[swift-dev] Having 64-bit swift_retain/release ignore all negative pointer values

Greg Parker gparker at apple.com
Thu Oct 13 15:18:18 CDT 2016


> On Oct 13, 2016, at 10:46 AM, John McCall via swift-dev <swift-dev at swift.org> wrote:
> 
>> On Oct 13, 2016, at 9:04 AM, Joe Groff via swift-dev <swift-dev at swift.org <mailto:swift-dev at swift.org>> wrote:
>> 
>>> On Mar 1, 2016, at 1:33 PM, Joe Groff via swift-dev <swift-dev at swift.org <mailto:swift-dev at swift.org>> wrote:
>>> 
>>> In swift_retain/release, we have an early-exit check to pass through a nil pointer. Since we're already burning branch, I'm thinking we could pass through not only zero but negative pointer values too on 64-bit systems, since negative pointers are never valid userspace pointers on our 64-bit targets. This would give us room for tagged-pointer-like optimizations, for instance to avoid allocations for tiny closure contexts.

=== MATERIAL ===
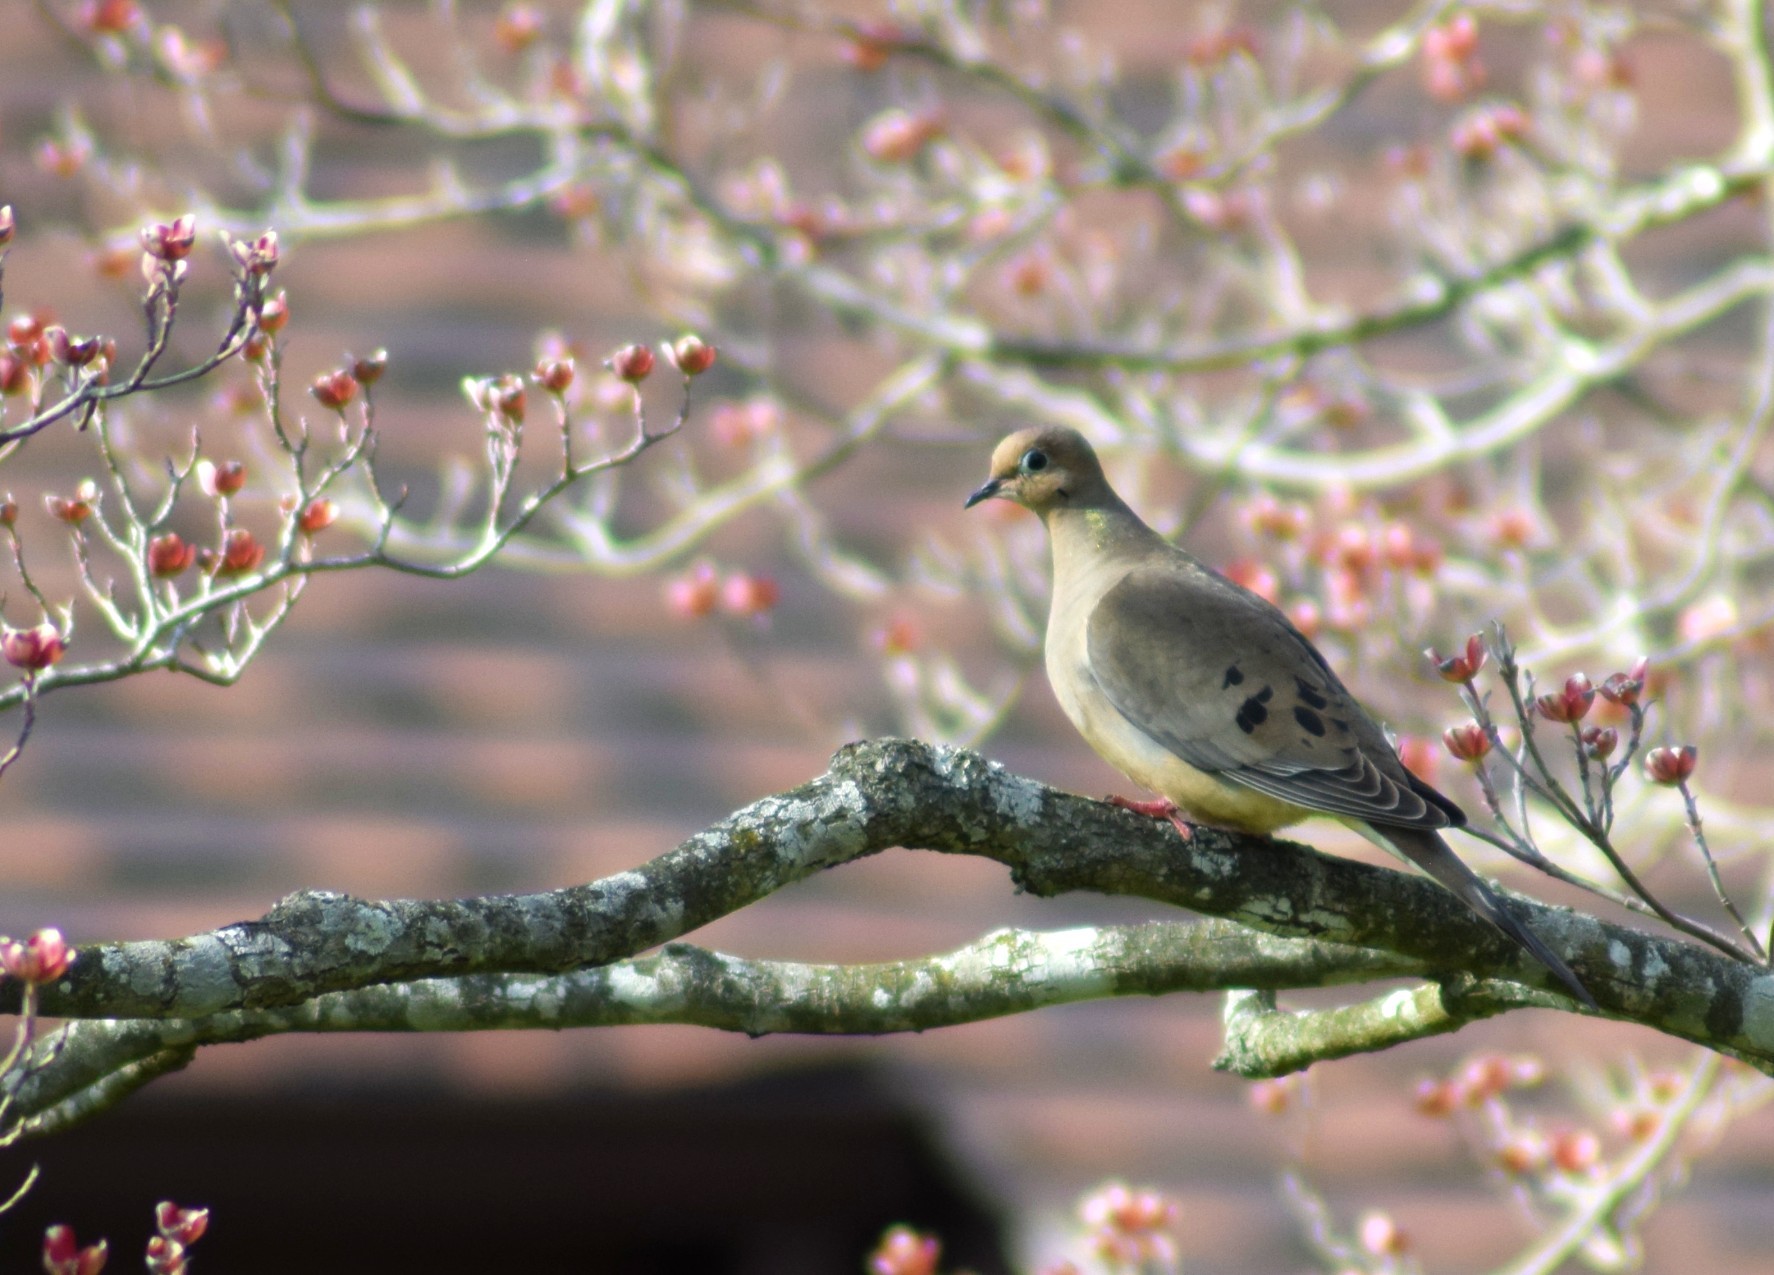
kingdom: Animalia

=== BRIEF 1 ===
Answer from the swift-dev mailing list post:
(a) Who sent the post, and on what date?
(b) What kind of pointer does swift_retain/release already pass through with an early-exit check?
(c) What example use is given for the room that tagged-pointer-like optimizations would provide?
=== BRIEF 2 ===
Write the next part of the swift-dev mailing list post, picking up after its last sentence.
The material is not needed for anything here.

=== EXERCISE ANSWER 1 ===
(a) Greg Parker sent it on Thursday, October 13, 2016.
(b) A nil pointer.
(c) Avoiding allocations for tiny closure contexts.

=== EXERCISE ANSWER 2 ===
>> 
>> I'd like to resurrect this thread as we look to locking down the ABI. There were portability concerns about doing this unilaterally for all 64-bit targets, but AFAICT it should be safe for x86-64 and Apple AArch64 targets. The x86-64 ABI limits the userland address space, per section 3.3.2:
>> 
>> Although the AMD64 architecture uses 64-bit pointers, implementations are only required to handle 48-bit addresses. Therefore, conforming processes may only use addresses from 0x00000000 00000000 to 0x00007fff ffffffff.
>> 
>> Apple's ARM64 platforms always enable the top-byte-ignore architectural feature, restricting the available address space to the low 56 bits of the full 64-bit address space in practice. Therefore, "negative" values should never be valid user-space references to Swift-refcountable objects. Taking advantage of this fact would enable us to optimize small closure contexts, Error objects, and, if we move to a reference-counted COW model for existentials, small `Any` values, which need to be refcountable for ABI reasons but don't semantically promise a unique identity like class instances do.
> 
> This makes sense to me.  if (x <= 0) return; should be just as cheap as is (x == 0) return;

Conversely, I wanted to try to remove such nil checks. Currently they look haphazard: some functions have them and some do not.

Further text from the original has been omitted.